A 1998 State Department report said ul-Fuqra seeks to purify Islam
through violence, and it operates isolated rural compounds in America.
But the Canadian police are currently
investigating a link with another Pakistani terrorist organization,
Tehrik-e-Jafria, in connection with 'Operation Thread'. Tehrik-e-Jafria
(Movement of Followers of Shia Sect) is a violent, Shia sectarian
organization in Pakistan that has murdered members of a rival Sunni
extremist organization, Sipah-e-Mohammad (Army of the Prophet Mohammed's
Companions), which, for its part, is seeking to eradicate that country's
minority Shiites. Both organizations are banned in Pakistan. TEF's
leader was once a student of Iran's Ayatollah Khomeni, and Iranian
preachers are active in Pakistan's Shia community.

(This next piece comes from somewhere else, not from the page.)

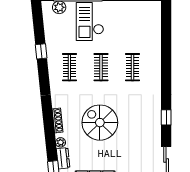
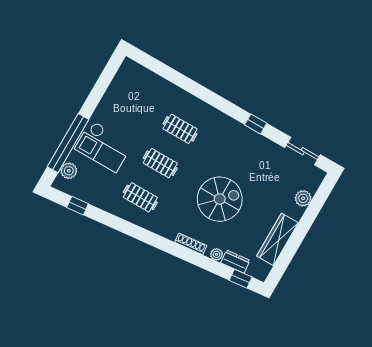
window: (41, 51) -> (78, 206), moved
spiral stairs: (100, 123) -> (220, 199), turned 180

However, this group of Pakistani
nationals may not even represent the greatest terrorist threat that
Canada has faced this year. Last April, an Egyptian sailor died in
a hotel room in Brazil of anthrax poisoning after opening a suitcase
given to him in Egypt for delivery to someone in Canada after his
ship docked in Halifax. A Brazilian police official said the man
most didn't know what was in the suitcase, adding the matter was
probably a case of bio-terrorism.
In 'Operation Thread', police say
there are four hundred additional names in the non-existent school's
files they are checking for terrorist connections in both Canada
and the United States. Members of the arrested group had obtained
bogus documents that allowed them to travel in America between May,
2001, and January, 2002, a time period encompassing the 9/11 tragedy.
Authorities also stated last week
that a second diploma mill school in Toronto is under investigation
for possible involvement with the Pakistanis.

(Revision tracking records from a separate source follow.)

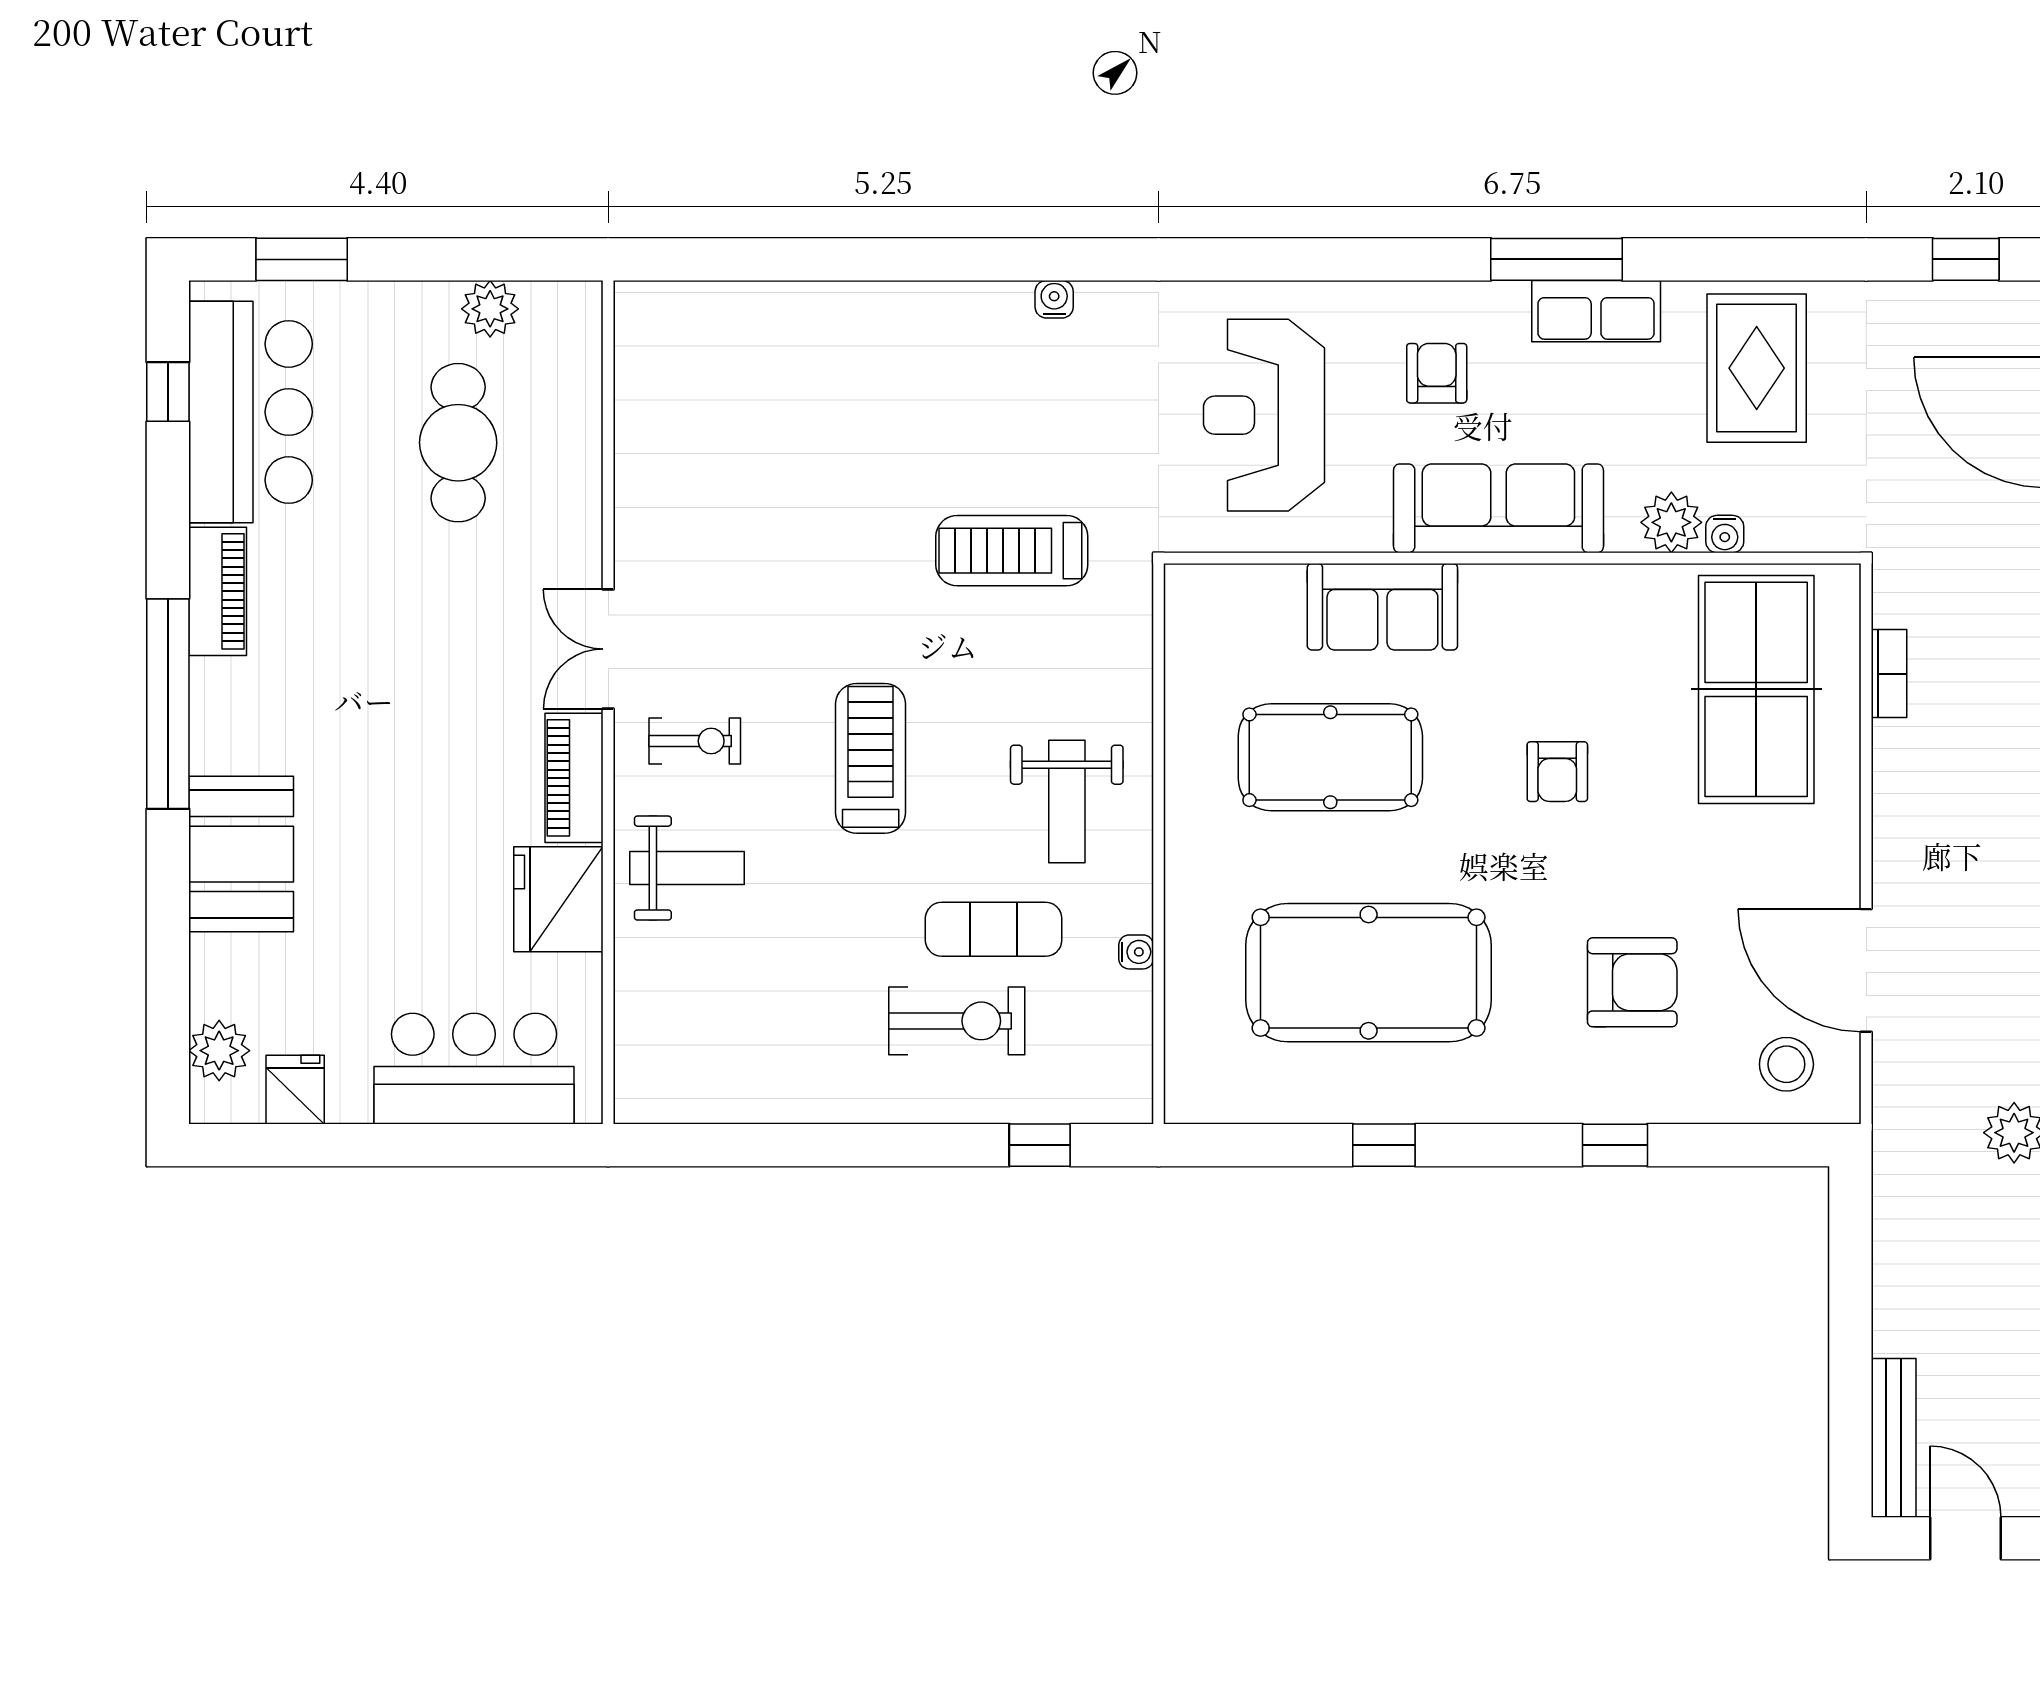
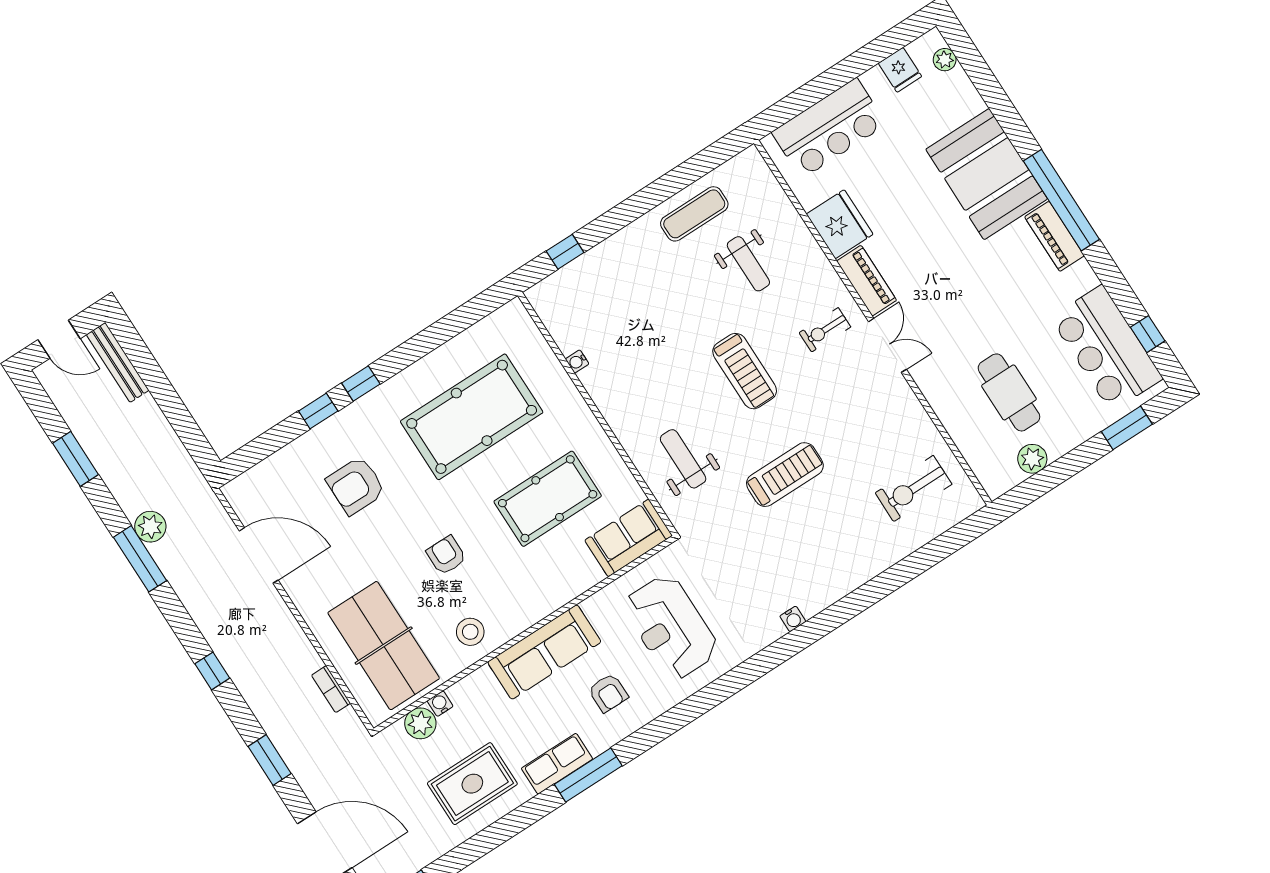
rug: (1757, 368) -> (472, 784), turned 90
reception desk: (1264, 415) -> (671, 627), turned 180
plant: (1671, 522) -> (420, 723), moved
treadmill: (1012, 551) -> (785, 475), moved
piano: (218, 591) -> (1054, 236), moved
sofa: (1382, 607) -> (629, 538), moved
weight bench: (1067, 802) -> (683, 459), moved
booth: (241, 854) -> (987, 174), width x1.36, depth x1.42
weight bench: (687, 868) -> (748, 264), moved, turned -90
exercise mat: (994, 929) -> (694, 214), moved
exercise bike: (957, 1021) -> (913, 489), moved
plant: (219, 1051) -> (945, 60), width x0.73, depth x0.73
stool: (1786, 1064) -> (470, 632), moved
window: (1384, 1145) -> (361, 383), moved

And while no charges have yet been
laid, it was disconcerting for ordinary Canadians to hear Muslim
organizations hurling accusations of racial profiling against the
police the day after the arrests were made. With no concern for the
security of their fellow citizens and, apparently, no memory of 9/11,
they demanded the detainees' release for lack of evidence. Two of
the twenty-one are now out on bail.
But like the radical Left after
the Cold War, none of these Muslim advocacy groups will ever step
forward, admit their error and apologize for their inexcusable conduct,
if subsequently proven wrong. They, like the Left, will simply maintain
the Big Silence until the next self-serving opportunity comes down
the pike when they will again accuse and obfuscate to everyone's
detriment.
Stephen Brown is a journalist based
in Toronto. He has an M.A. in Russian and Eastern European Studies.